- Aaron Patzer in 2018
- Born: November 20, 1980 (age 45) Madison, Wisconsin, United States
- Education: MSEE from Princeton University; BS in Computer Science, Computer Engineering, and Electrical Engineering from Duke University
- Organization(s): Vital Software, Inc.
- Known for: Founder of Mint.com

= Aaron Patzer =

American businessman (born 1980)

Aaron Patzer (born November 20, 1980) is an Internet entrepreneur. He is the founder of Mint.com, a financial management tool which was acquired by Intuit in 2009. He was later founder and CEO of Fountain.com, which was sold to Porch.com in 2015. He later founded Vital, a health app, becoming CEO.

==Early life and education==
Born in 1980 in Madison, Wisconsin, Patzer graduated from Central High School in Evansville, Indiana. He completed his undergraduate studies in 2002 with a BSEE from Duke University. His bachelor's degrees were in computer science, electrical engineering and computer engineering. In 2004, he completed an MSEE from Princeton University in electrical engineering.

==Career==
Patzer began his career in the Internet boom years of 1998–2000, working for Getawebsite.com and Miadora.com (an online jewelry store). Before founding Mint, he was a technical lead and architect for the San Jose division of Nascentric. Previous to that, he worked for IBM and founded PWeb and International, both two web development companies. Patzer helped build the cell microprocessor in the PlayStation 3.

=== Mint.com ===
After a number of engineering positions and Internet startups, Patzer founded Mint.com in March 2006, becoming CEO. According to Patzer, the inspiration for Mint.com came to him in late 2005 after being frustrated with how difficult it was to use Intuit's Quicken product.

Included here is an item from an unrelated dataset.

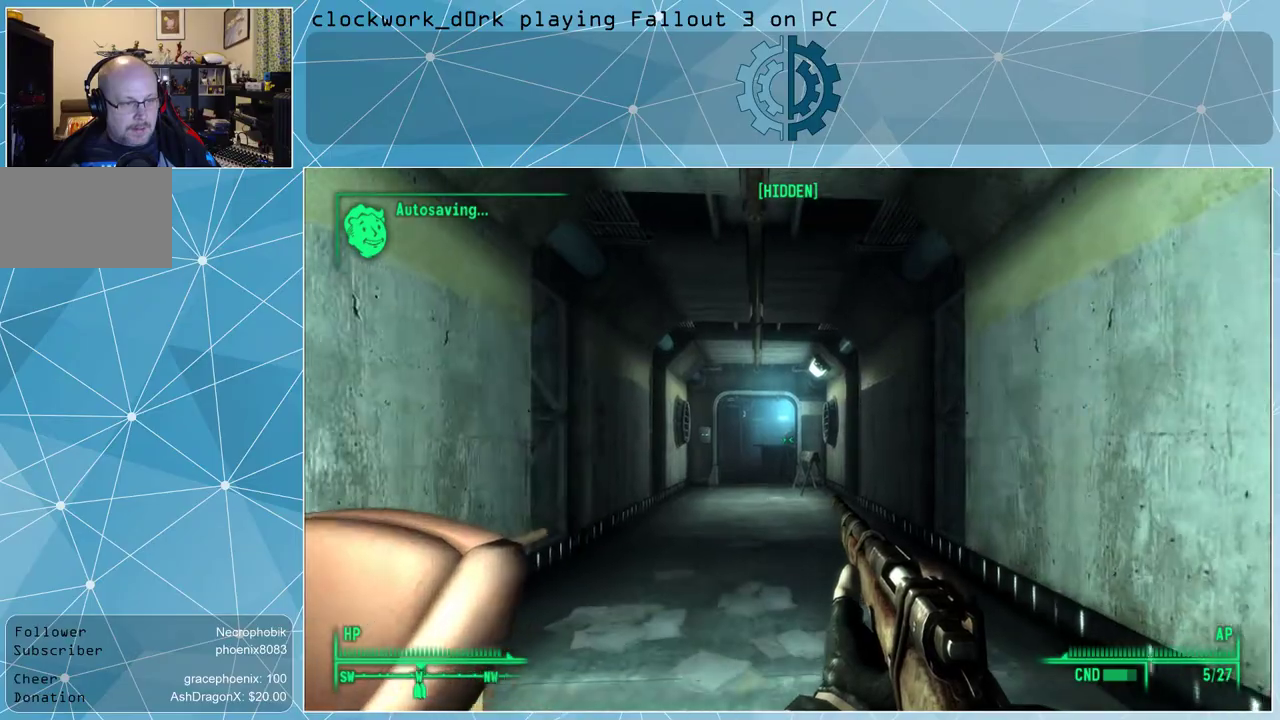
{"keys": ["w"], "mouse": [], "events": []}
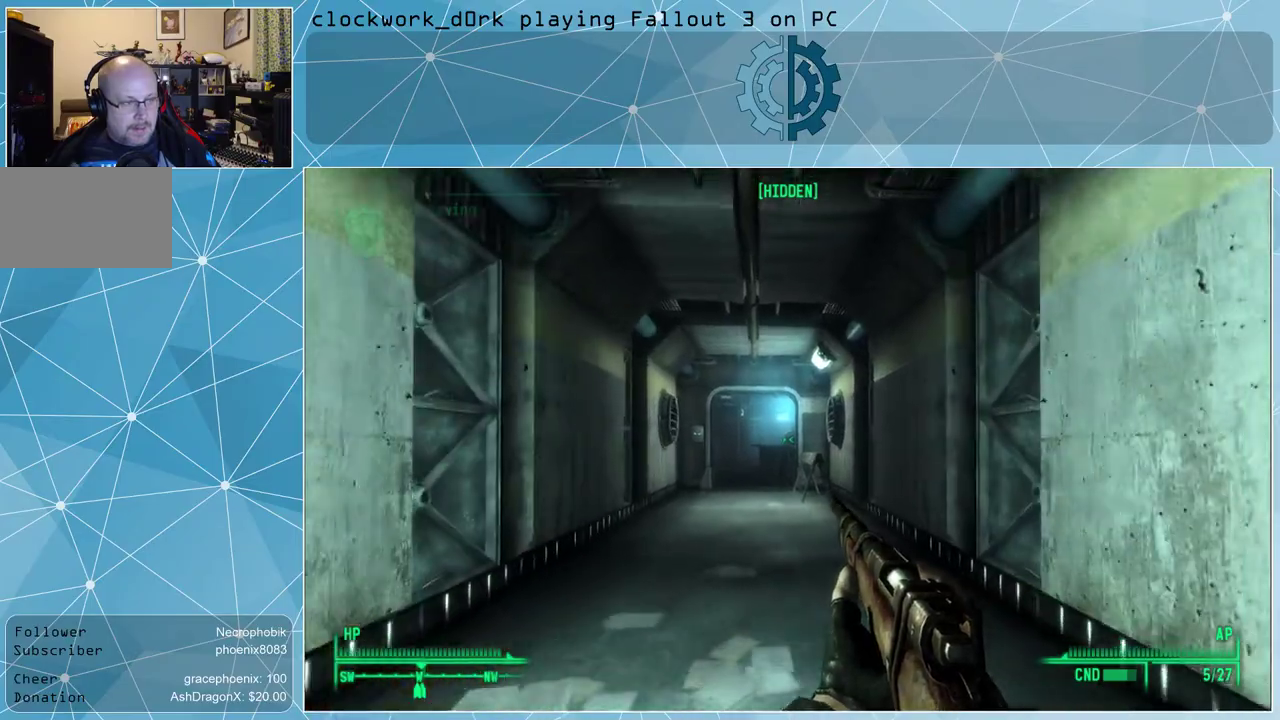
{"keys": ["a", "w"], "mouse": [], "events": [[200, "a", "down"]]}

Patzer developed the full alpha version of Mint.com (in Java J2EE and MySQL) in 2006 before he met Josh Kopelman (founder of half.com) and Rob Hayes at a STIRR dinner in the fall of 2006. The meeting led to funding, and Patzer launched Mint.com at the TechCrunch40 conference a year later, in September 2007, winning the $50,000 first prize. In September 2008, Patzer was listed in Inc. magazine's Top 30 Under 30.

On September 14, 2009, Intuit announced that it would buy Mint.com for US$170 million. According to TechCrunch, Patzer was criticized in the startup industry for selling the company for too little. At the time of the announced sale, Mint.com had an estimated 1.5 million users. Mint had over 10 million users as of mid-2012.

===Intuit===
After the sale of Mint, Patzer joined Intuit as VP Product Innovation and was "tasked with improving Quicken." In 2011 he was working on a new personal transportation system, splitting his time between the new venture and his position at Intuit. In 2011, TechCrunch reported that Patzer's next project would be called "Swift" and was exploring the "feasibility of building a personal maglev vehicle transit system." He left Intuit in December 2012 in order to be able to focus on his new ventures.

=== Leonardo and Fountain.com ===
Patzer founded Leonardo Software Inc. in September 2013.

In 2013, Patzer launched Fountain.com along with Jean Sini, CTO. The software aims to connect users to any expert on mostly any topic for free via smartphones. In early 2015, the software focused solely on home and garden issues. Fountain.com was sold to Porch.com in October 2015. While Sini became the leader of Porch's San Francisco office, Patzer stepped down as CEO and became a Porch product adviser, relocating oversees for personal reasons.

=== Vital Software ===
In January 2017, Patzer relocated to Auckland, New Zealand, to start Vital Software Ltd. Vital is said to "bring that consumer-focused mindset to emergency rooms and hospitals to help them organize patient flow." In 2019, Vital raised $5.2 million in funding, launching on April 24, with Patzer as CEO.

==Personal life==
In 2015 Patzer had a residence in San Francisco.
He had a house in New Zealand as of 2018, where he had also purchased a farm.